In April 1956 the two batteries of the Group "Asiago" were equipped with Brandt AM-50 120mm mortars and on 25 February 1959 the regiment formed the 30th Battery for the Group "Asiago". In 1960 the regiment's groups were reorganized and the Brandt AM-50 120mm mortars of the Group "Asiago" were distributed among the regiment's three groups, with each group fielding after 1 June 1960 two batteries with 105/14 mod. 56 pack howitzers and one mortar battery with Brandt AM-50 120mm mortars. Afterwards the group consisted of the following units:

- Mountain Artillery Group "Asiago", in Toblach
  - Command Unit
  - 28th Battery, with 105/14 mod. 56 pack howitzers
  - 29th Battery, with 105/14 mod. 56 pack howitzers
  - 30th Battery, with Brandt AM-50 120mm mortars

On 1 April 1970 the group's mortar battery was equipped with 105/14 mod. 56 pack howitzers.

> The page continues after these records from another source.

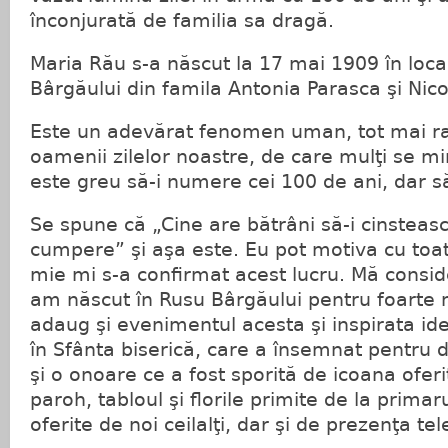
înconjurată de familia sa dragă.
Maria Rău s-a născut la 17 mai 1909 în loca
Bârgăului din famila Antonia Parasca şi Nic
Este un adevărat fenomen uman, tot mai rar 
oamenii zilelor noastre, de care mulţi se 
este greu să-i numere cei 100 de ani, dar să-
Se spune că „Cine are bătrâni să-i cinstească
cumpere” şi aşa este. Eu pot motiva cu toa
mie mi s-a confirmat acest lucru. Mă consi
am născut în Rusu Bârgăului pentru foarte 
adaug şi evenimentul acesta şi inspirata ide
în Sfânta biserică, care a însemnat pentru d
şi o onoare ce a fost sporită de icoana oferi
paroh, tabloul şi florile primite de la primar
oferite de noi ceilalţi, dar şi de prezenţa tele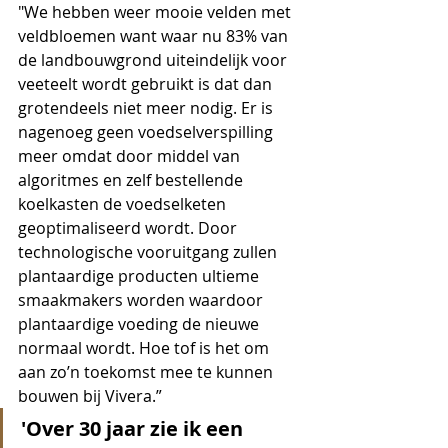
"We hebben weer mooie velden met 
veldbloemen want waar nu 83% van 
de landbouwgrond uiteindelijk voor 
veeteelt wordt gebruikt is dat dan 
grotendeels niet meer nodig. Er is 
nagenoeg geen voedselverspilling 
meer omdat door middel van 
algoritmes en zelf bestellende 
koelkasten de voedselketen 
geoptimaliseerd wordt. Door 
technologische vooruitgang zullen 
plantaardige producten ultieme 
smaakmakers worden waardoor 
plantaardige voeding de nieuwe 
normaal wordt. Hoe tof is het om 
aan zo’n toekomst mee te kunnen 
bouwen bij Vivera.”
'Over 30 jaar zie ik een 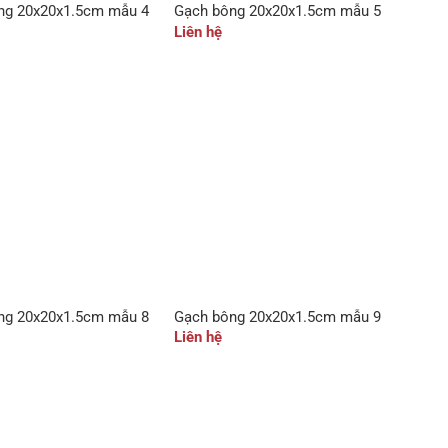
ng 20x20x1.5cm mẫu 4
Gạch bông 20x20x1.5cm mẫu 5
Liên hệ
ng 20x20x1.5cm mẫu 8
Gạch bông 20x20x1.5cm mẫu 9
Liên hệ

During the 1975 army reform the army disbanded the regimental level and newly independent battalions and groups were granted for the first time their own flags. On 30 September the 2nd Mountain Artillery Regiment was disbanded and the next day the Mountain Artillery Group "Asiago" became an autonomous unit and was assigned to the Alpine Brigade "Tridentina". The group consisted of a command, a command and services battery, and three batteries with 105/14 mod. 56 pack howitzers, with one of the batteries being mule-carried. At the time the group fielded 610 men (35 officers, 55 non-commissioned officers, and 520 soldiers).

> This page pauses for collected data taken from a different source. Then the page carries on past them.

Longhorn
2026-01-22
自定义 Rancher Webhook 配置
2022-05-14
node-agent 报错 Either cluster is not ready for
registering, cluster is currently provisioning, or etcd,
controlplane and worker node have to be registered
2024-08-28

On 12 November 1976 the President of the Italian Republic Giovanni Leone issued decree 846, which granted the Mountain Artillery Group "Asiago" a new flag. The Gold Medal of Military Valor, which had been awarded to the 2nd Alpine Artillery Regiment "Tridentina" for its service in World War II, was duplicated for the Group "Asiago" and affixed to the group's flag. The medal is also depicted on the group's coat of arms.

=== Recent times ===
After the end of the Cold War the Italian Army began to draw down its forces. On 8 June 1991 the Mountain Artillery Group "Asiago" was disbanded. On 19 June of the same year the flag of the Mountain Artillery Group "Asiago" was transferred to the Shrine of the Flags in the Vittoriano in Rome. Afterwards, the Heavy Field Artillery Group "Vicenza" renumbered its Light Anti-aircraft Battery as 28th Light Anti-aircraft Battery, which then carried on the traditions of the Group "Asiago".